§ AUSZUG ZUM LESEN:
Zudem hofft Athen auf die Weiterleitung von Flüchtlingen mit Aussicht auf
Asyl in andere EU-Länder sowie die „Rücküberstellung“ von mindestens 10 …
nicht asylberechtigten Flüchtlingen bis Ende 2020. Aber die Aufnahme
asylberechtigter Flüchtlinge in anderen EU-Ländern ist ebenso ungewiss wie
die Bereitschaft der Türkei, die abgewiesenen Asylbewerber
„zurückzunehmen“.
## Reeder spendieren Patrouillenboote
Die neue Politik sieht auch eine dichtere Abschottung der Seegrenze vor den
Inseln vor. Das erfordert die personelle und technische Verstärkung der
Küstenwache, für die Mitsotakis bereits private „Sponsoren“ gewonnen hat:
Die griechischen Reeder, die bekanntlich keine Steuern zahlen müssen, haben
dem Staat zehn supermoderne Patrouillenboote „gespendet“.
Eine zweite Maßnahme zum „Schutz“ der Seegrenze wurde eher diskret
eingeleitet: Das Verteidigungsministerium hat ein Geheimprojekt über eine
sogenannte boat barrier ausgeschrieben. Die 2,8 Kilometer lange schwimmende
Barriere soll im Norden von Lesbos an dem Küstenabschnitt installiert
werden, [2][den die meisten Flüchtlingsboote aus der Türkei ansteuern]. Ob
diese innovative „Grenzsicherung“ mit dem Völkerrecht vereinbar ist, wird
von einigen NGOs angezweifelt.

§ FRAGEN ZUM MATERIAL:
1. Wie lang soll die schwimmende Barriere laut dem Text über Griechenlands Flüchtlingspolitik werden?
2. Greifen Sie den Text über Griechenlands Flüchtlingspolitik nach seinem letzten Satz auf und schreiben Sie ihn weiter.
Das Material hat keinen Bezug zum Text über Griechenlands Flüchtlingspolitik.

§ ROHDATEN:
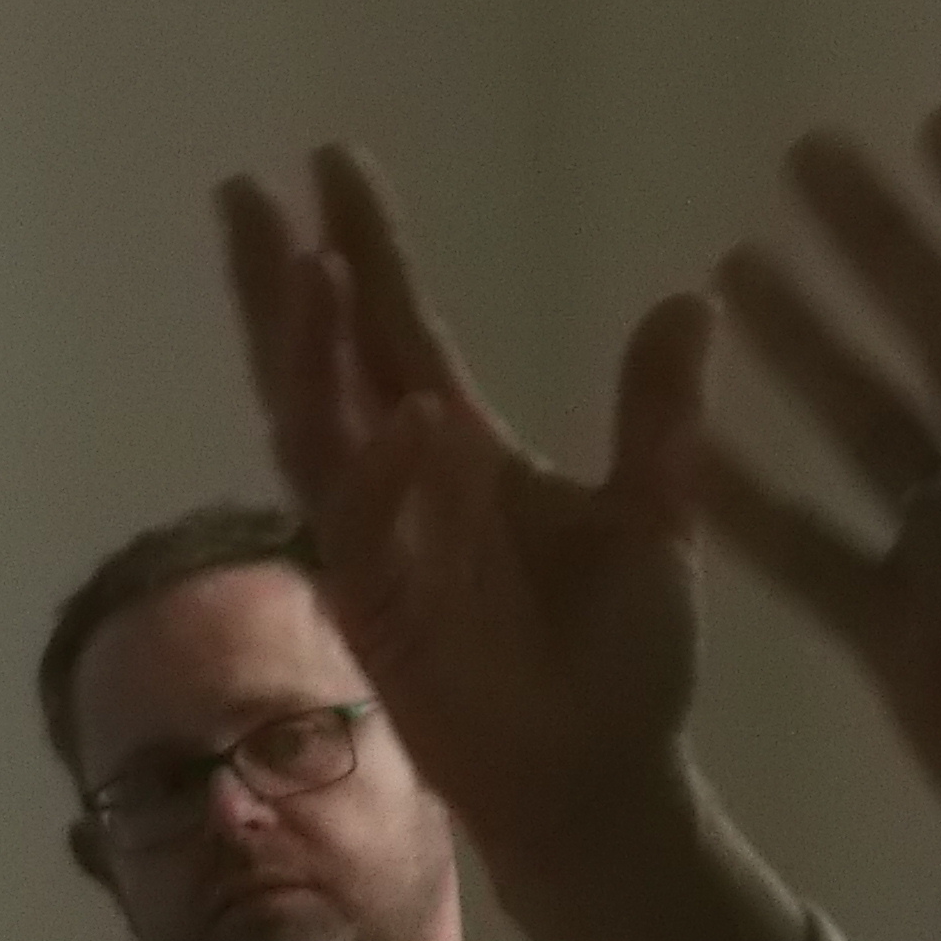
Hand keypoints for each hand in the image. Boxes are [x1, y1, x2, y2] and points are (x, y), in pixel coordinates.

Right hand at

§ ANTWORTEN ZUR ÜBUNG:
1. 2,8 Kilometer.

2.
Allerdings sollen NGOs in Griechenland bald ohnehin nicht mehr viel zu
sagen haben. Das ist der letzte und heikelste Punkt der neuen Athener
Flüchtlingspolitik. Sie sieht eine verschärfte Aufsicht über die NGOs vor,
die mit „Sanktionen bis hin zu Verboten“ belegt werden können, falls man
ihnen „gesetzwidriges Verhalten“ nachweisen kann. Damit bedient die
Mitsotakis-Regierung denunziatorische Vorurteile, die seit Langem von
rechtsradikalen Kreisen verbreitet werden: Die NGOs würden mit türkischen
„Schleusern“ zusammenarbeiten, das beweise schon die Tatsache, dass die
Helfer bei der Landung von Booten meistens vor der griechischen Küstenwache
zur Stelle seien.
Dass die Regierung dieses Feindbild nutzt und fördert, hat einen schlichten
Grund: Die NGOs sind auch die schärfsten Kritiker der skandalösen Zustände
in den Lagern, für die sie seit Jahren die Athener Politiker verantwortlich
machen. Auch der ND-Regierung halten sie ein umfassendes Sündenregister
vor. In einem offenen Brief vom 21. Januar erinnern 17 griechische und
internationale NGOs daran, dass gleich zu Beginn von Mitsotakis’ Amtszeit
den Flüchtlingen und Migranten der bis dahin garantierte Zugang zu den
staatlichen Krankenhäusern verwehrt wurde.4 Das trage zu den Zuständen in
den überfüllten Lagern bei, die „gegen fundamentale menschliche Werte und
nationale wie internationale Gesetze verstoßen“.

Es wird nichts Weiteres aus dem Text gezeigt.